Required actions ->
1. From the Raza Hayat Hiraj article, set down word for word the part that opens with the words containing "- Alma mater: University" and closes with "5 March 2025.".
2. Name each prime minister who appears in the Raza Hayat Hiraj article, listing each person only once.

Article ->
┌────────

Ministry of Defence Production (Pakistan)
- Incumbent
- Assumed office 5 March 2025
- President: Asif Ali Zardari
- Prime Minister: Shehbaz Sharif

Member of the National Assembly of Pakistan
- Incumbent
- Assumed office 29 February 2024
- Constituency: NA-144 Khanewal-I
- In office 2013–2018
- Succeeded by: Syed Fakhar Imam
- Constituency: NA-156 (Khanewal-I)
- In office 2008–2013
- Constituency: NA-156 (Khanewal-I)
- In office 2002–2008
- Constituency: NA-156 (Khanewal-I)

Ministry of Housing and Works (Pakistan)
- In office 3 May 2011 – 19 June 2012
- President: Asif Ali Zardari
- Prime Minister: Yusuf Raza Gilani

Ministry of Overseas Pakistanis and Human Resource Development
- In office 25 April 2006 – 15 November 2007
- President: Pervez Musharraf
- Prime Minister: Shaukat Aziz

Minister of State for Parliamentary Affairs
- In office 23 November 2002 – 24 April 2006
- President: Pervez Musharraf
- Prime Minister: Zafarullah Khan Jamali

Minister of State for Human Rights
- In office 23 November 2002 – 26 June 2004
- President: Pervez Musharraf
- Prime Minister: Zafarullah Khan Jamali

Personal details
- Born: 21 July 1965 (age 60)
- Party: IPP (2026-present)
- Other political affiliations: PMLN (2024-2026) PTI (2018-2024) PMLN (2013-2018) PML(Q) (2008-2013) PPP (2002-2008)
- Parent: Mahr Khizar Hayat Hiraj
- Relatives: Muhammad Akbar Hayat Hiraj (brother) Asghar Hayat (brother)
- Alma mater: University of Leicester
- Occupation: Politician

= Raza Hayat Hiraj =

Pakistani politician (born 1965)

Barrister Muhammad Raza Hayat Harraj (born 21 July 1965) is a Pakistani politician who is the MNA from NA-144 (Khanewal-I) for the 16th National Assembly of Pakistan and has been a member of the National Assembly of Pakistan from 2002 to May 2018. He has served as Pakistan's Minister for Defense Production since 5 March 2025.

==Early life and education==
Muhammad Raza Hayat Hiraj was born on 21 July 1965 to Mahr Khizar Hayat Hiraj. He received his LLB degree from the University of Leicester in 1992.

└────────

Extracted records ->
┌────────

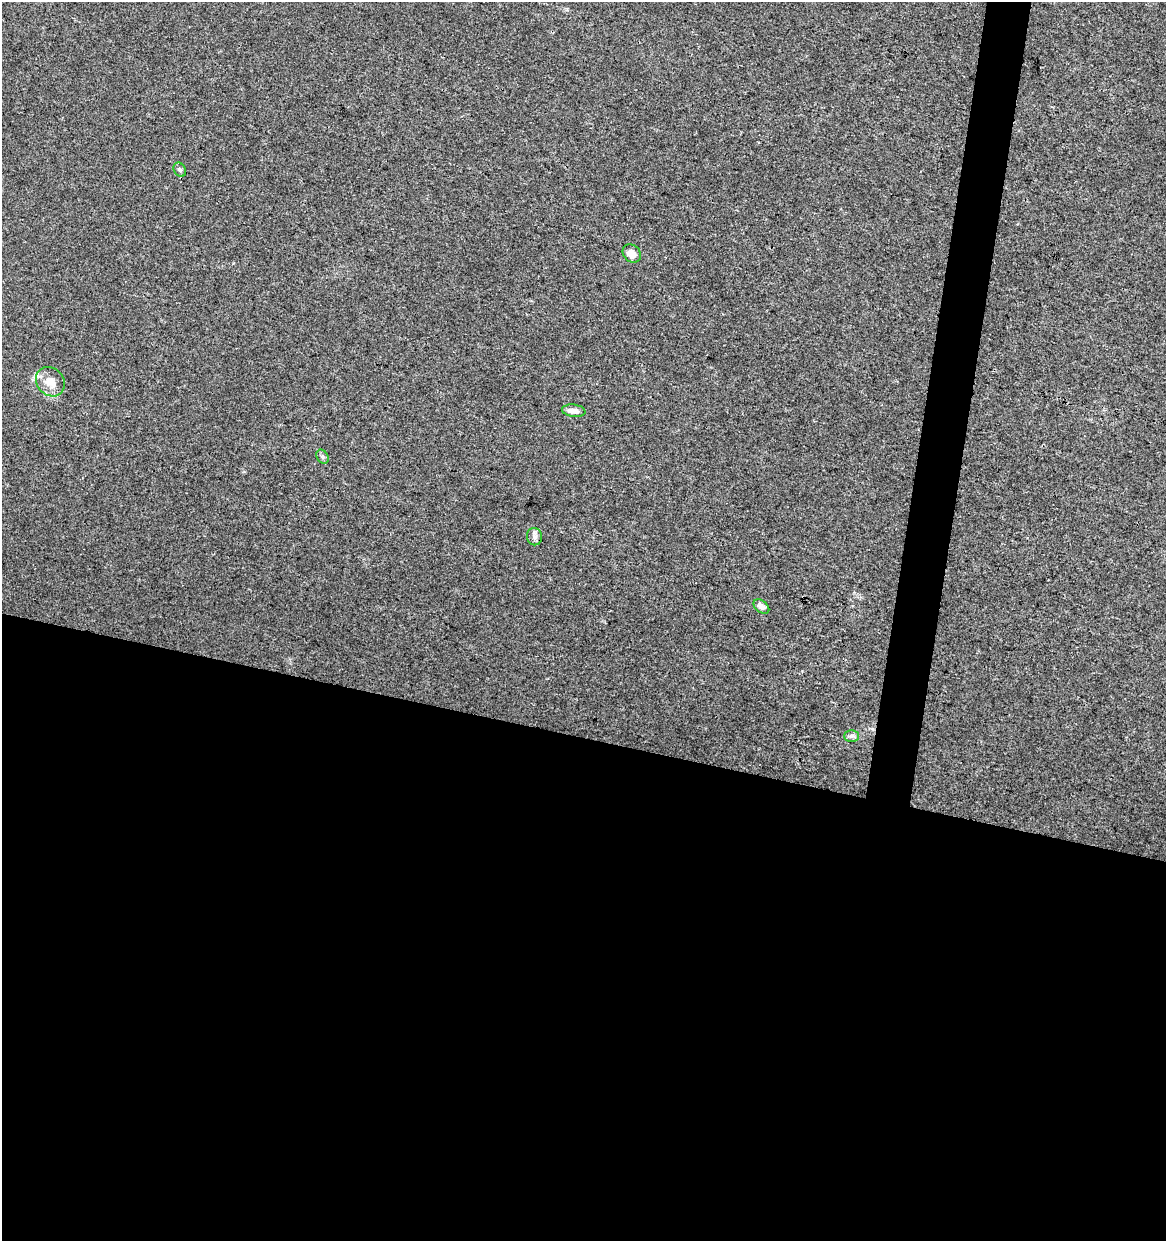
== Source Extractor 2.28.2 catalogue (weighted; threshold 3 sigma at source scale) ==
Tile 14 of 4 x 4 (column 2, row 4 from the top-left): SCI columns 1385-2548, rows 6-1244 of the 5159 x 4962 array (HDU 1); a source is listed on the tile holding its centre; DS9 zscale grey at full resolution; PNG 1168 x 1243 px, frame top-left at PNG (2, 2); each listed source drawn as its Kron ellipse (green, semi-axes under 4 px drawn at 4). Shown black and unused: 43% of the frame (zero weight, under 3 of 4 exposures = <1% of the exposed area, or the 3 px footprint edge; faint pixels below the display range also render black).
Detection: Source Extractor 2.28.2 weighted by HDU 2 'WHT'; one run over the whole footprint, this tile lists its part. Background 0.00577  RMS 0.0027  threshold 0.0121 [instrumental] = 3 sigma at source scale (4.5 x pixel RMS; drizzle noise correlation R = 1.50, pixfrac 1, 0.0396/0.0396 arcsec/px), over >= 5 px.
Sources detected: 8; all 8 listed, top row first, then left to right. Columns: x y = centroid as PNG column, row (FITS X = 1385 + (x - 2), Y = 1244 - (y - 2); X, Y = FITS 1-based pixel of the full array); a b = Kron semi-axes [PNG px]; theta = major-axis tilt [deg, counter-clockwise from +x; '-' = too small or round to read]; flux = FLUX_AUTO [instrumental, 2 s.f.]
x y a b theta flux
180 170 7 6 - 0.57
632 253 10 8 -43 2.2
50 382 16 13 -47 3.3
574 411 12 6 -7 1.5
322 457 7 5 -55 0.57
534 537 8 7 - 0.93
761 606 9 6 -41 1.2
851 736 7 6 - 0.74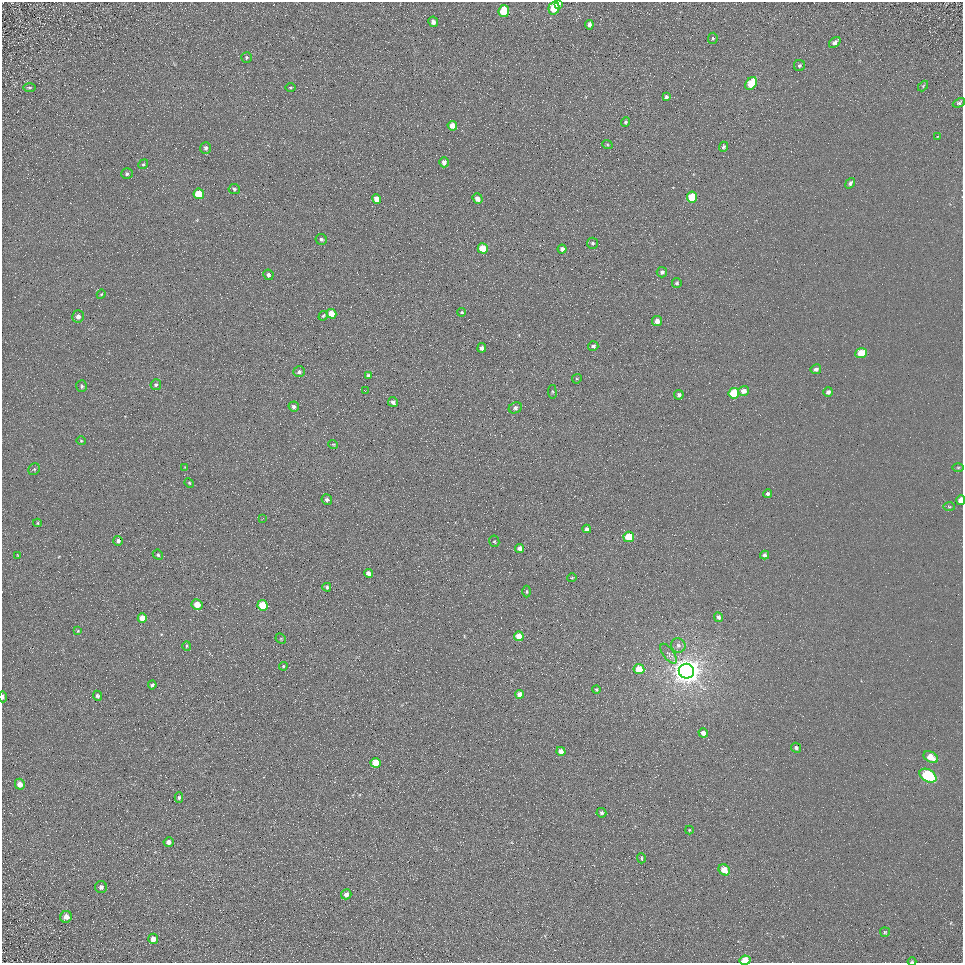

└────────

Exercise results ->
1.
- Alma mater: University of Leicester
- Occupation: Politician

= Raza Hayat Hiraj =

Pakistani politician (born 1965)

Barrister Muhammad Raza Hayat Harraj (born 21 July 1965) is a Pakistani politician who is the MNA from NA-144 (Khanewal-I) for the 16th National Assembly of Pakistan and has been a member of the National Assembly of Pakistan from 2002 to May 2018. He has served as Pakistan's Minister for Defense Production since 5 March 2025.

2.
Shehbaz Sharif
Yusuf Raza Gilani
Shaukat Aziz
Zafarullah Khan Jamali